6:01にゼッケン1番がスタートしていく。
我々は19番。ゼッケン順に1分間隔でスタートするので、6:19スタートとなる。
ここでクラス分けについて解説しておく。
まず車の排気量によって、以下の3クラスに分かれる。
Aクラス:排気量1400cc未満(軽自動車、ストーリアなど)
Bクラス:排気量1400cc以上、2000cc未満(シビック、ミラージュ、セリカ、インテグラなど)
Cクラス:排気量2000cc以上(ランサー、インプレッサなど)
過給器付きは排気量を1.7倍に換算される。駆動方式(2駆、4駆)による分類はなし。
この中にフレッシュマンクラス(Fクラス)というのが設定される。
これは「まだまだ俺は未熟だなぁ。ベテランには敵わないなぁ」という初中級者向けのクラスである。A~Cの各クラスにFクラスが設けられている。つまりFA、FB、FC、A、B、Cの6クラスでタイトルが争われるのである。因みにエントラントがフレッシュマンかどうかは自己申告である(一部、前年の実績により制限されるが)。
今回は速いクラス順にゼッケンが割り振られていて、ゼッケン1~12がCクラス。13~19までがFCクラスとなっている。ウチはランサー・エボ2であるからCクラス。さらにドライバーの実績が全くないのでFで申し込み、つまりFCクラスである。各クラス内では実績順なので、クラス最終ゼッケンなのは順当であろう。
6:19、我々はスタートラインをまたいだ。
家康君のデンジャラスパワーが勝つか?私が家康君の手綱を捌ききれるか?
オールターマック。総距離250km(うちSS40km)。8時間に及ぶ戦いの始まりである。
4.SSが俺を待ってるぜ
スタート会場から5分でSS1に到着した。ダム湖畔の4.4kmである
SS前に並んだ車が1分おきに猛ダッシュをかけてステージに走り出していく。
やがて我々の番が来た。SSスタートラインに停車し、オフィシャルにタイムカードを記入してもらい、ノートを両手でしっかり持てば準備は完了。
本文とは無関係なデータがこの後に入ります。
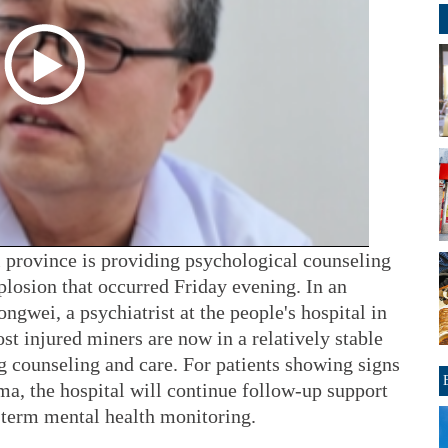
i province is providing psychological counseling
xplosion that occurred Friday evening. In an
ngwei, a psychiatrist at the people's hospital in
t injured miners are now in a relatively stable
g counseling and care. For patients showing signs
a, the hospital will continue follow-up support
-term mental health monitoring.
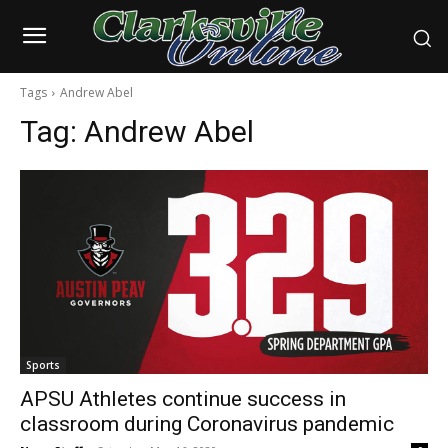
Tags
Andrew Abel
Tag:
Andrew Abel
Sports
APSU Athletes continue success in
classroom during Coronavirus pandemic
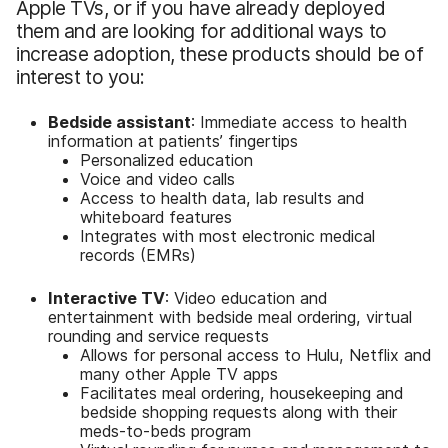
Apple TVs, or if you have already deployed
them and are looking for additional ways to
increase adoption, these products should be of
interest to you:
Bedside assistant
: Immediate access to health
information at patients’ fingertips
Personalized education
Voice and video calls
Access to health data, lab results and
whiteboard features
Integrates with most electronic medical
records (EMRs)
Interactive TV
: Video education and
entertainment with bedside meal ordering, virtual
rounding and service requests
Allows for personal access to Hulu, Netflix and
many other Apple TV apps
Facilitates meal ordering, housekeeping and
bedside shopping requests along with their
meds-to-beds program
フロントガラス前でコースオフィシャルが指を折ってカウントダウンする。
では運転手のお手並み拝見といこう。
「…2、1、ゼロ!」
ランサーの全開加速!何度体感しても良いものだ。
「右5 20 左3 30 左2ロング…」
ドライバーの運転操作と、車速と、少しの風景でノートがずれて無いかを確認しながら読み上げる。ノートの先を常に見ながら読み上げるタイミングを量る。
ドライバーは結構ハンドル回しが速い。これは速いと言うより急すぎ。ハンドルはもっと滑らかに回さねばならない。
ブレーキングポイントは結構奥の方だ。でも恐いとかいうレベルではない。
全体にフロントタイヤで走っている印象だ。もう少しリヤも使った方がいいだろう(でもこんなことは本番中には決して言わない。まだまだ未熟だから、うっかり欠点を直そうとされると本当に危ないのだ)。
しかし下手くそなんかではない。荒削りなだけだ。磨けば光るのではないか?
かくしてSS1ゴール。クラス最終ゼッケンのありがたさで前走車のタイムが分かる。4番手であった。悪くないがトップと2位は相当速く、これには追いつけそうにない。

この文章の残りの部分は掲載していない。